CNPJ Mantém Produtor Rural como Pessoa Física, mas Especialistas Apontam Desafios na Emissão de Documentos
Por Gabriel Benevides, de Brasília
O Ministério da Fazenda anunciou que a exigência de Cadastro Nacional da Pessoa Jurídica (CNPJ) para os produtores rurais não altera sua condição como pessoas físicas. Isso significa que esses trabalhadores não enfrentarão as mesmas obrigações acessórias que empresas. No entanto, especialistas alertam que muitos agricultores ainda não possuem as condições necessárias para se adaptar à nova exigência, que inclui a emissão de documentos fiscais a partir de um “CNPJ técnico”.
A intenção do cadastro é padronizar a identificação dos contribuintes, facilitando a emissão de documentos fiscais.
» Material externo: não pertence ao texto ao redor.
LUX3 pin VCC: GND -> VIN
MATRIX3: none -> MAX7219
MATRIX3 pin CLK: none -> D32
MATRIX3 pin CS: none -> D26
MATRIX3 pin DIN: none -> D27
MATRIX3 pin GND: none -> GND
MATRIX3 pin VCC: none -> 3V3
O ministério esclareceu que essa mudança se alinha aos objetivos da reforma tributária, que busca simplificar e harmonizar obrigações fiscais, reduzindo a variedade de cadastros exigidos em diferentes níveis governamentais.
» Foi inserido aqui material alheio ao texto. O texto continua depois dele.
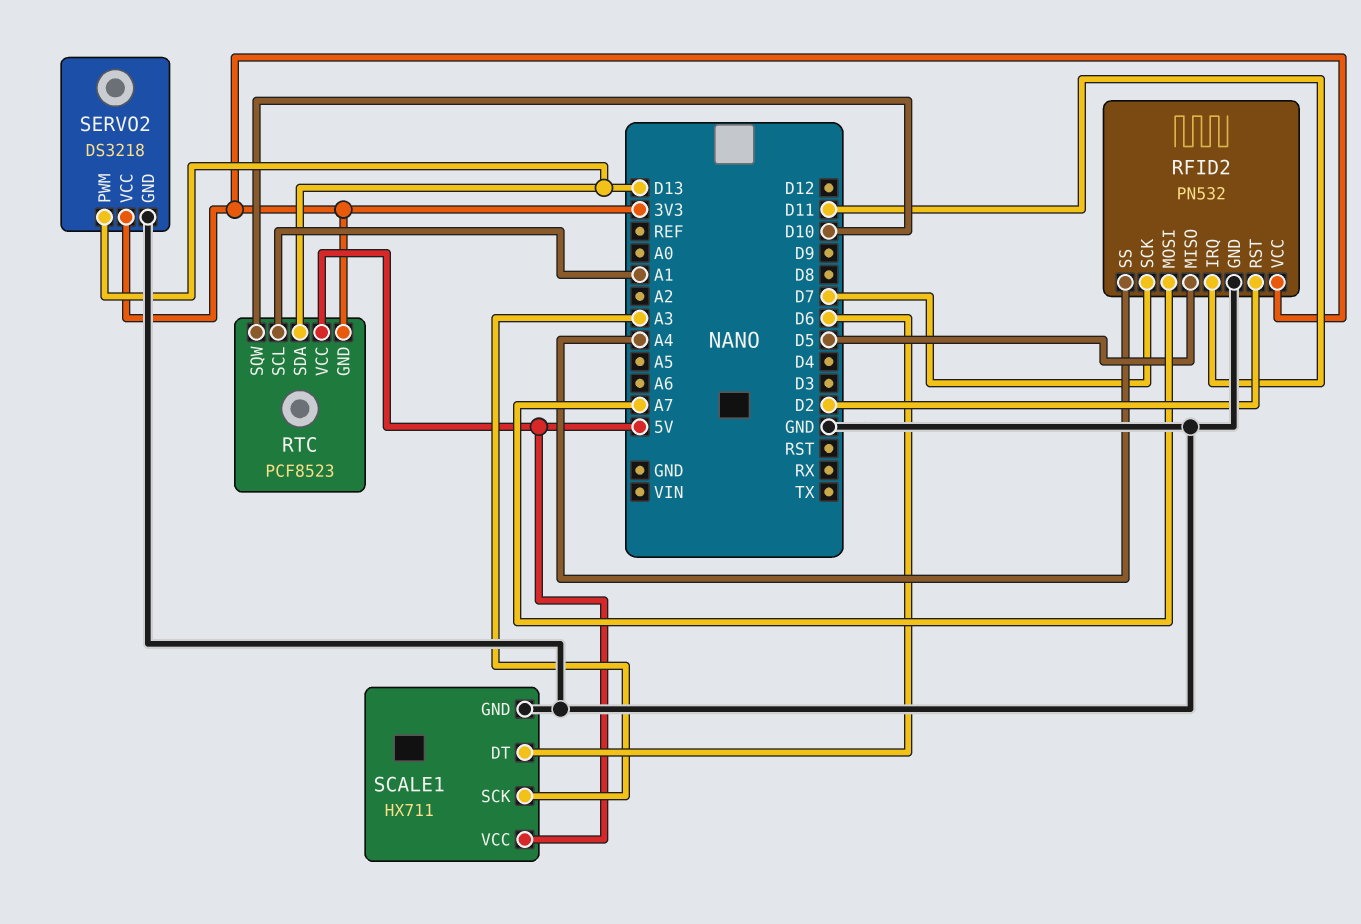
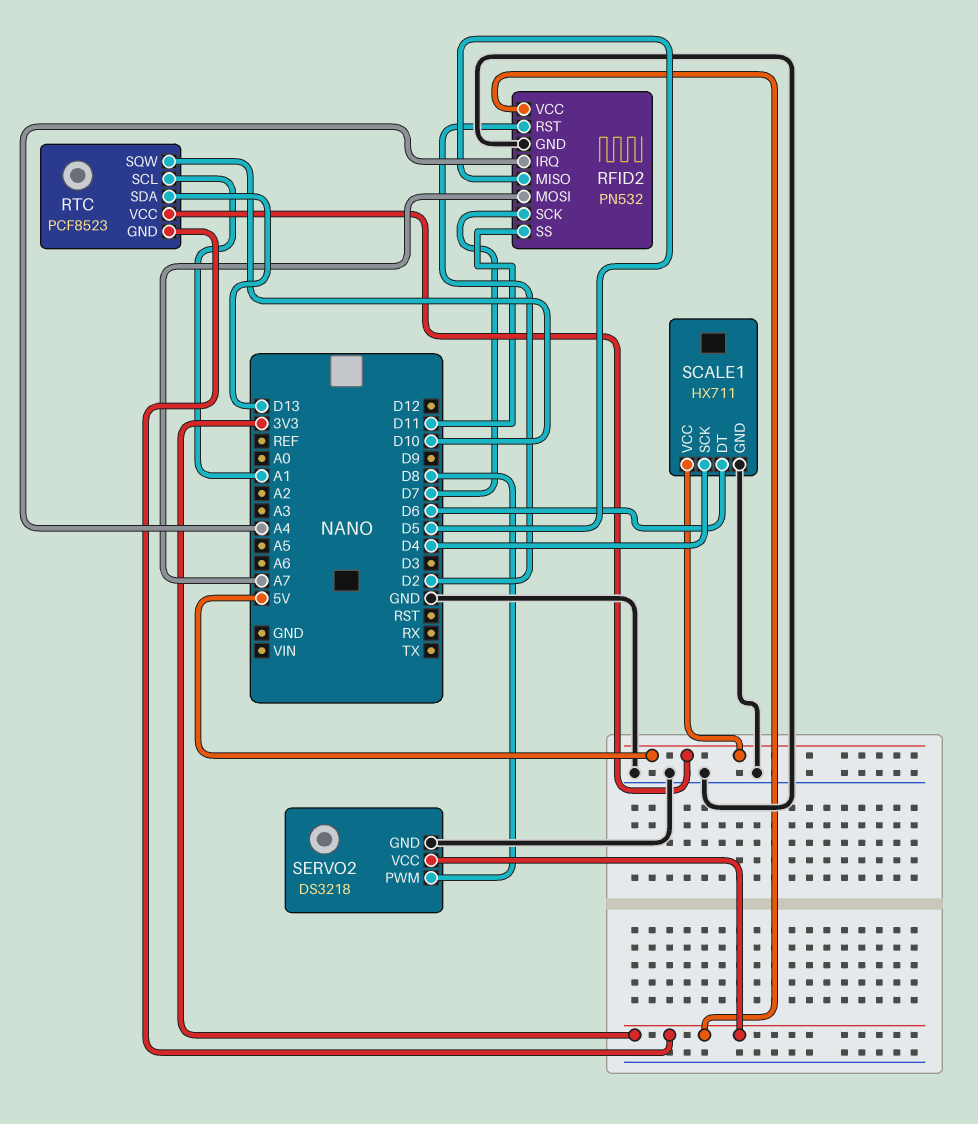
RFID2 pin IRQ: D11 -> A4
RFID2 pin SS: A4 -> D11
SCALE1 pin SCK: A3 -> D4
SERVO2 pin PWM: D13 -> D8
O “CNPJ técnico” para os produtores rurais será obrigatório a partir de 1º de janeiro de 2027 e será utilizado na emissão de documentos relacionados à nova Contribuição sobre Bens e Serviços (CBS) e ao Imposto sobre Bens e Serviços (IBS). Contudo, muitos agricultores ainda não lidam com a emissão de documentos fiscais e, portanto, a adaptação requer um processo de aprendizado significativo.
A realidade do campo muitas vezes é marcada pela informalidade e pela falta de infraestrutura. Fernanda Silveira, sócia da consultoria Simões Pires, exemplifica com a situação dos produtores de leite, onde a entrega do produto ocorre sem a mediação adequada e os preços são definidos posteriormente. Isso acontece em um contexto no qual muitos não dispõem nem de balanças certificadas.
Além disso, a dificuldade em acessar a internet e equipamentos adequados para a emissão de documentos fiscais levanta sérias questões. Tiago Conde, professor do IDP, enfatiza que a nova exigência representa um "desafio relevante" para milhões de produtores, considerando que a prometida simplificação não pode ser ignorada.
No entanto, essa mudança pode também trazer benefícios ao setor agrícola e à mobilidade geral. Com uma padronização dos procedimentos fiscais, há potencial para uma maior integração entre produtores e compradores, gerando um ambiente mais organizado e seguro. Essa organização pode facilitar o transporte e a comercialização dos produtos agrícolas, impactando positivamente a logística e a mobilidade, essenciais para a distribuição eficiente no mercado.
Em suma, enquanto a exigência de um CNPJ para os produtores rurais pode inicialmente parecer mais um peso burocrático, ela apresenta uma oportunidade para transformar a formalização e a operação do setor. O sucesso dessa transição dependerá, no entanto, do suporte adequado e da capacidade de adaptação dos agricultores.